[START PASSAGE TO READ]

Daisy Bharucha: Thank you so much for your opportunity, sir. So, firstly, congratulations on a good set of numbers. First question is related to your defence order, which you said in last concall, so what type of things that we are delivering to the defence sector? Can you just comment on that?
Parag Satpute: Sorry, I did not fully follow your question. Let me just repeat what I heard and you can confirm. You were asking about the defence order that we received in the last quarter. You wanted some more details on that. Did I hear you correctly?
Daisy Bharucha: Yes, particularly the products.
Parag Satpute: Okay, good. So, it is an engine which we are using to repower army trucks.
Daisy Bharucha: Okay, thank you.
Moderator: Thank you. The next question is from the line of Saket Kapoor with Kapoor Co. Please go ahead.
Saket Kapoor: Yes, sir. I will just put forward my questions and then you may give it. So, firstly, I think so we have given a roadmap for growth for five years of some X number in topline. So, taking that into consideration and the current business setup, what kind of growth in the key verticals of our engines, the core business are we looking for the current financial year? And so what is the current update on the IPO of our electric mobility? I missed if you have replied it earlier. I have joined late in the queue.

[END PASSAGE TO READ]
[START EXTRACTED ENTRIES]

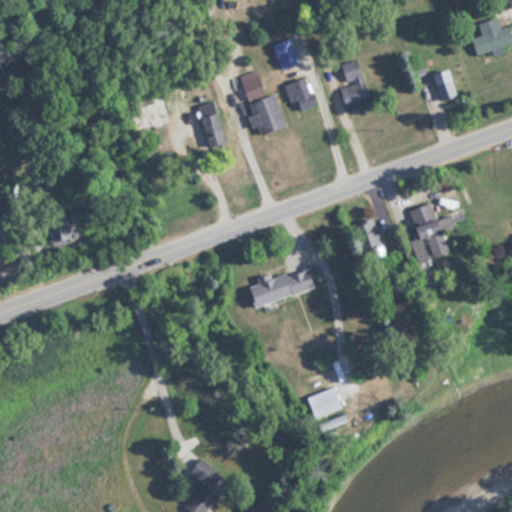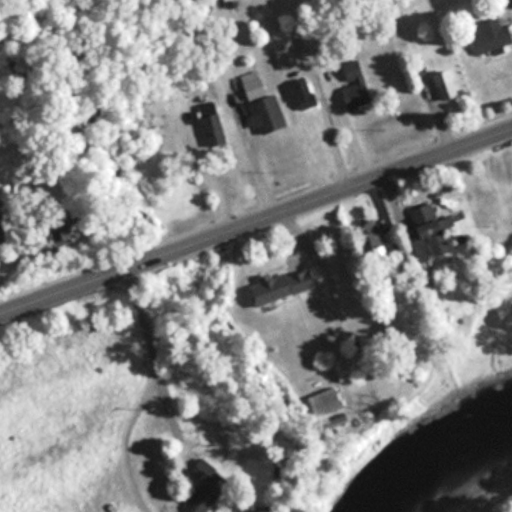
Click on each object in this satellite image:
building: (511, 0)
road: (511, 13)
building: (493, 36)
building: (288, 54)
building: (258, 83)
building: (356, 85)
building: (448, 86)
building: (300, 91)
building: (270, 114)
building: (214, 123)
road: (243, 147)
building: (501, 176)
road: (255, 217)
building: (7, 230)
building: (431, 232)
building: (281, 266)
road: (327, 284)
road: (155, 366)
building: (328, 401)
river: (461, 465)
building: (209, 485)
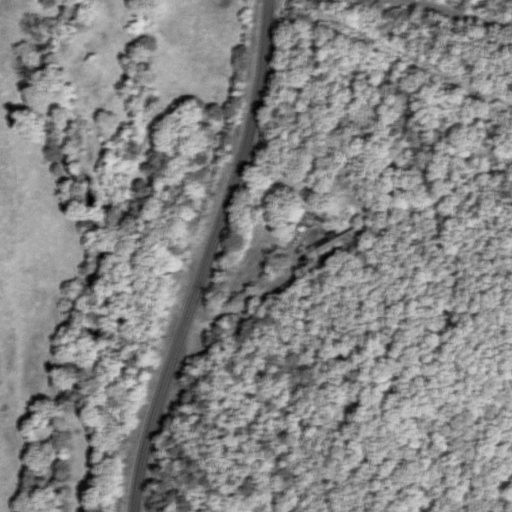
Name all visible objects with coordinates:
road: (421, 34)
building: (344, 243)
road: (207, 257)
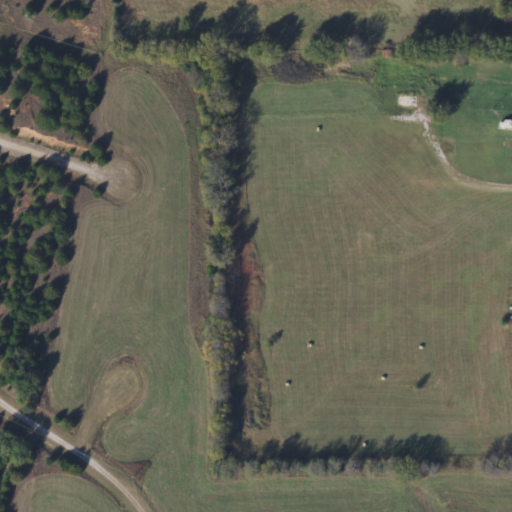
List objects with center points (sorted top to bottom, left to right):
road: (70, 189)
road: (1, 252)
road: (115, 418)
road: (101, 484)
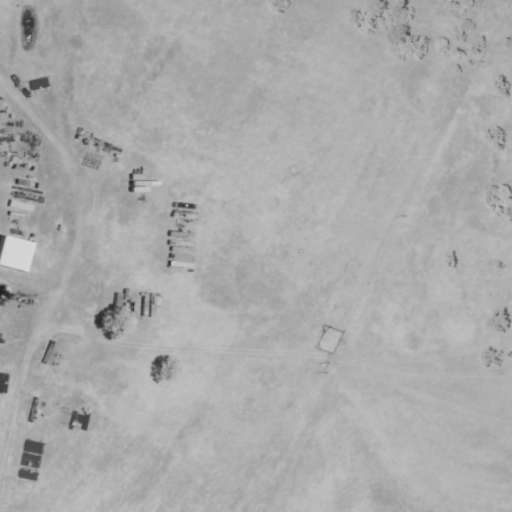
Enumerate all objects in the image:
building: (15, 254)
road: (67, 261)
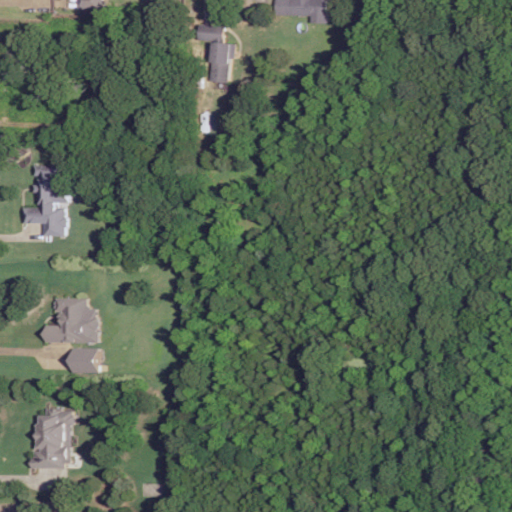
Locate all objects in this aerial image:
building: (90, 3)
road: (209, 3)
building: (304, 8)
building: (220, 49)
building: (50, 200)
building: (76, 320)
road: (33, 350)
building: (88, 358)
building: (57, 437)
road: (34, 506)
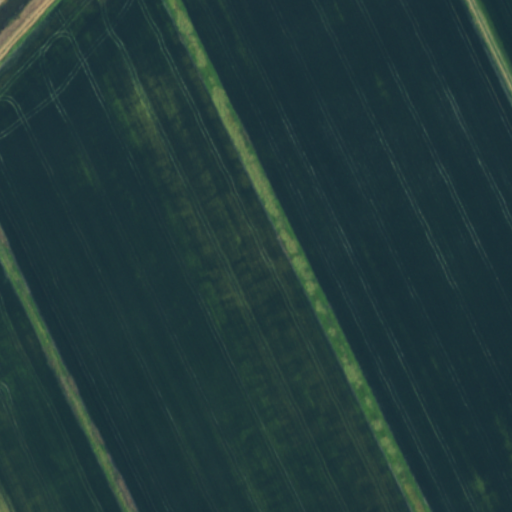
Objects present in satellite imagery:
road: (278, 46)
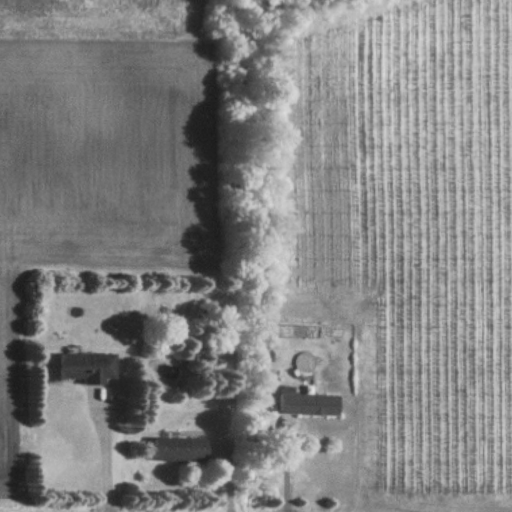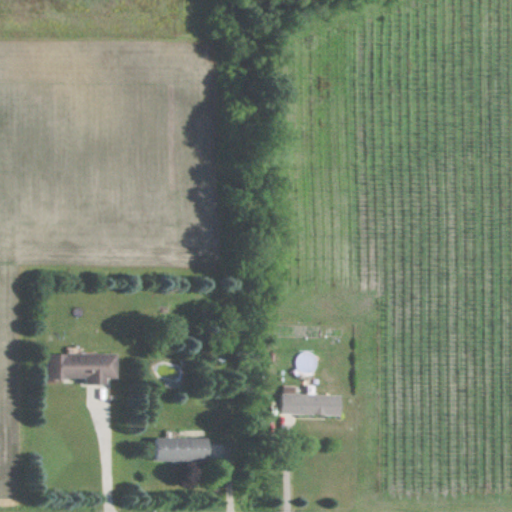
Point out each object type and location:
building: (73, 366)
building: (305, 403)
building: (174, 448)
road: (103, 455)
road: (290, 468)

[END EXTRACTED ENTRIES]

■ INSTRUCTION 1
Answer these questions using the transcript above, one answer per line.
(a) What does Parag Satpute say the defence order is for?
(b) Which firm is Saket Kapoor with?
(c) How many years does the growth roadmap that Saket Kapoor mentions cover?
■ INSTRUCTION 2
Translate this sentence from the transcript into Spanish: "So, it is an engine which we are using to repower army trucks."

■ TASK RESULT 1
(a) An engine used to repower army trucks.
(b) Kapoor Co.
(c) Five years.

■ TASK RESULT 2
Entonces, es un motor que estamos usando para remotorizar camiones del ejército.